◆ **EXERCISE INSTRUCTIONS**: Exactly as written, transcribe the data that follows.
______________________________
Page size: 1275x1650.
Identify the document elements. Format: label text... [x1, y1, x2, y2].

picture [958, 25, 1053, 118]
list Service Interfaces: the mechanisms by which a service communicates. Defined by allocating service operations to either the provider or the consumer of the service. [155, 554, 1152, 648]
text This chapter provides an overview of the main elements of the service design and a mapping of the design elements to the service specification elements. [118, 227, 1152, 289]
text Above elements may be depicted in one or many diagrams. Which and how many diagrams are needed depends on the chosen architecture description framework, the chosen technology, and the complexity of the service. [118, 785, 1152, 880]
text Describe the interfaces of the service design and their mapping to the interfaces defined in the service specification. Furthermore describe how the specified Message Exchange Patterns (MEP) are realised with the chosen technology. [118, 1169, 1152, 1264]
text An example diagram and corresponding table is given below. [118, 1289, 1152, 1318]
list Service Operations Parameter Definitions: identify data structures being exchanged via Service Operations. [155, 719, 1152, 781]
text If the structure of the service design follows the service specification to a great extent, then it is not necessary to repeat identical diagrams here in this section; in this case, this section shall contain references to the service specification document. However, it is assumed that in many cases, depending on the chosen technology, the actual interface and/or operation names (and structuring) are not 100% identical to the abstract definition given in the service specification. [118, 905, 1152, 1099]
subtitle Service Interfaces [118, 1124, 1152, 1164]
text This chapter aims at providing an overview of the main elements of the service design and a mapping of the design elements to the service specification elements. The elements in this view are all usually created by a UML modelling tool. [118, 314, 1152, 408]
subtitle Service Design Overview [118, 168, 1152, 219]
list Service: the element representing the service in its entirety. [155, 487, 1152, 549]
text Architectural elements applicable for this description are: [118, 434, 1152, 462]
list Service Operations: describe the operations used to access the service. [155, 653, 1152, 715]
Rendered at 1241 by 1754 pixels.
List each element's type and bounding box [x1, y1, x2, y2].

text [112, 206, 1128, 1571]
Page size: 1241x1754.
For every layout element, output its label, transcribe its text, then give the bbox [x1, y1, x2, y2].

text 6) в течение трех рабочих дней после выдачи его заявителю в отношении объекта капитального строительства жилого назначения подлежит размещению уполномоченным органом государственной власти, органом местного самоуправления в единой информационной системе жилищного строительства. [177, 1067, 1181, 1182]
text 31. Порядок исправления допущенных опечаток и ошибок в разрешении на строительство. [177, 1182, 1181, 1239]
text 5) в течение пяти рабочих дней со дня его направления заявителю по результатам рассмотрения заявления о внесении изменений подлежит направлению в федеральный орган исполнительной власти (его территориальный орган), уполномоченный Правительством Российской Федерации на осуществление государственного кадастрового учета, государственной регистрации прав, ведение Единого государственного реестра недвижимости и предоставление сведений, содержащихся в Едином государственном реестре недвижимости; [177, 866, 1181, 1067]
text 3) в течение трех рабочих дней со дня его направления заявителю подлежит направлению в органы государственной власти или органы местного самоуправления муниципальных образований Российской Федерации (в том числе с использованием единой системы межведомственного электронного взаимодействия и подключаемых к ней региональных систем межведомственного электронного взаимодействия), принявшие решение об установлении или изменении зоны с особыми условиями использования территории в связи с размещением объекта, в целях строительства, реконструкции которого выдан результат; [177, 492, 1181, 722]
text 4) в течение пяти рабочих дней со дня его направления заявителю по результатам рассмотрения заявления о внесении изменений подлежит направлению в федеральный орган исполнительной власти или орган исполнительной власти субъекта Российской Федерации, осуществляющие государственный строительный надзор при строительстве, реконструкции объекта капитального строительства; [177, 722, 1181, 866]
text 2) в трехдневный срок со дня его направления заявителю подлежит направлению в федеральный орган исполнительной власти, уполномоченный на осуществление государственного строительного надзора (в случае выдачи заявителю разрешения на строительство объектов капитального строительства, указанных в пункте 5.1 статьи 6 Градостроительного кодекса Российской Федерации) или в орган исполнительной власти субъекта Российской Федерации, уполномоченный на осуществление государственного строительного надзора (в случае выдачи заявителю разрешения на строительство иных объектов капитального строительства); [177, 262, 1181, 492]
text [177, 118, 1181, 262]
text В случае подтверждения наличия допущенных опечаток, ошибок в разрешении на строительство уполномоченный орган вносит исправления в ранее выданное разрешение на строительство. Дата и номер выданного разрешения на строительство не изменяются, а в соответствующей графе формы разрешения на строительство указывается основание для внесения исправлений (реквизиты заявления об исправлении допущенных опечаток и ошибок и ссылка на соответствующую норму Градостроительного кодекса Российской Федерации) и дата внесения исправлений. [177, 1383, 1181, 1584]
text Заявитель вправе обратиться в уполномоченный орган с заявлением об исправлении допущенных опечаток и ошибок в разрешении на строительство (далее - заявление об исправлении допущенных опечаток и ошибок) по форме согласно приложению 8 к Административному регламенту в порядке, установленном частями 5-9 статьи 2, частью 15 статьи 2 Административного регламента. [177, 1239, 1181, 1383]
______________________________
◆ **REPLY**:
Page size: 1275x1650.
Identify the document elements. Format: label text... [x1, y1, x2, y2].

picture [958, 25, 1053, 118]
list Service Interfaces: the mechanisms by which a service communicates. Defined by allocating service operations to either the provider or the consumer of the service. [155, 554, 1152, 648]
text This chapter provides an overview of the main elements of the service design and a mapping of the design elements to the service specification elements. [118, 227, 1152, 289]
text Above elements may be depicted in one or many diagrams. Which and how many diagrams are needed depends on the chosen architecture description framework, the chosen technology, and the complexity of the service. [118, 785, 1152, 880]
text Describe the interfaces of the service design and their mapping to the interfaces defined in the service specification. Furthermore describe how the specified Message Exchange Patterns (MEP) are realised with the chosen technology. [118, 1169, 1152, 1264]
text An example diagram and corresponding table is given below. [118, 1289, 1152, 1318]
list Service Operations Parameter Definitions: identify data structures being exchanged via Service Operations. [155, 719, 1152, 781]
text If the structure of the service design follows the service specification to a great extent, then it is not necessary to repeat identical diagrams here in this section; in this case, this section shall contain references to the service specification document. However, it is assumed that in many cases, depending on the chosen technology, the actual interface and/or operation names (and structuring) are not 100% identical to the abstract definition given in the service specification. [118, 905, 1152, 1099]
subtitle Service Interfaces [118, 1124, 1152, 1164]
text This chapter aims at providing an overview of the main elements of the service design and a mapping of the design elements to the service specification elements. The elements in this view are all usually created by a UML modelling tool. [118, 314, 1152, 408]
subtitle Service Design Overview [118, 168, 1152, 219]
list Service: the element representing the service in its entirety. [155, 487, 1152, 549]
text Architectural elements applicable for this description are: [118, 434, 1152, 462]
list Service Operations: describe the operations used to access the service. [155, 653, 1152, 715]
Rendered at 1241 by 1754 pixels.
List each element's type and bounding box [x1, y1, x2, y2].

text [112, 206, 1128, 1571]
Page size: 1241x1754.
For every layout element, output its label, transcribe its text, then give the bbox [x1, y1, x2, y2].

text 6) в течение трех рабочих дней после выдачи его заявителю в отношении объекта капитального строительства жилого назначения подлежит размещению уполномоченным органом государственной власти, органом местного самоуправления в единой информационной системе жилищного строительства. [177, 1067, 1181, 1182]
text 31. Порядок исправления допущенных опечаток и ошибок в разрешении на строительство. [177, 1182, 1181, 1239]
text 5) в течение пяти рабочих дней со дня его направления заявителю по результатам рассмотрения заявления о внесении изменений подлежит направлению в федеральный орган исполнительной власти (его территориальный орган), уполномоченный Правительством Российской Федерации на осуществление государственного кадастрового учета, государственной регистрации прав, ведение Единого государственного реестра недвижимости и предоставление сведений, содержащихся в Едином государственном реестре недвижимости; [177, 866, 1181, 1067]
text 3) в течение трех рабочих дней со дня его направления заявителю подлежит направлению в органы государственной власти или органы местного самоуправления муниципальных образований Российской Федерации (в том числе с использованием единой системы межведомственного электронного взаимодействия и подключаемых к ней региональных систем межведомственного электронного взаимодействия), принявшие решение об установлении или изменении зоны с особыми условиями использования территории в связи с размещением объекта, в целях строительства, реконструкции которого выдан результат; [177, 492, 1181, 722]
text 4) в течение пяти рабочих дней со дня его направления заявителю по результатам рассмотрения заявления о внесении изменений подлежит направлению в федеральный орган исполнительной власти или орган исполнительной власти субъекта Российской Федерации, осуществляющие государственный строительный надзор при строительстве, реконструкции объекта капитального строительства; [177, 722, 1181, 866]
text 2) в трехдневный срок со дня его направления заявителю подлежит направлению в федеральный орган исполнительной власти, уполномоченный на осуществление государственного строительного надзора (в случае выдачи заявителю разрешения на строительство объектов капитального строительства, указанных в пункте 5.1 статьи 6 Градостроительного кодекса Российской Федерации) или в орган исполнительной власти субъекта Российской Федерации, уполномоченный на осуществление государственного строительного надзора (в случае выдачи заявителю разрешения на строительство иных объектов капитального строительства); [177, 262, 1181, 492]
text [177, 118, 1181, 262]
text В случае подтверждения наличия допущенных опечаток, ошибок в разрешении на строительство уполномоченный орган вносит исправления в ранее выданное разрешение на строительство. Дата и номер выданного разрешения на строительство не изменяются, а в соответствующей графе формы разрешения на строительство указывается основание для внесения исправлений (реквизиты заявления об исправлении допущенных опечаток и ошибок и ссылка на соответствующую норму Градостроительного кодекса Российской Федерации) и дата внесения исправлений. [177, 1383, 1181, 1584]
text Заявитель вправе обратиться в уполномоченный орган с заявлением об исправлении допущенных опечаток и ошибок в разрешении на строительство (далее - заявление об исправлении допущенных опечаток и ошибок) по форме согласно приложению 8 к Административному регламенту в порядке, установленном частями 5-9 статьи 2, частью 15 статьи 2 Административного регламента. [177, 1239, 1181, 1383]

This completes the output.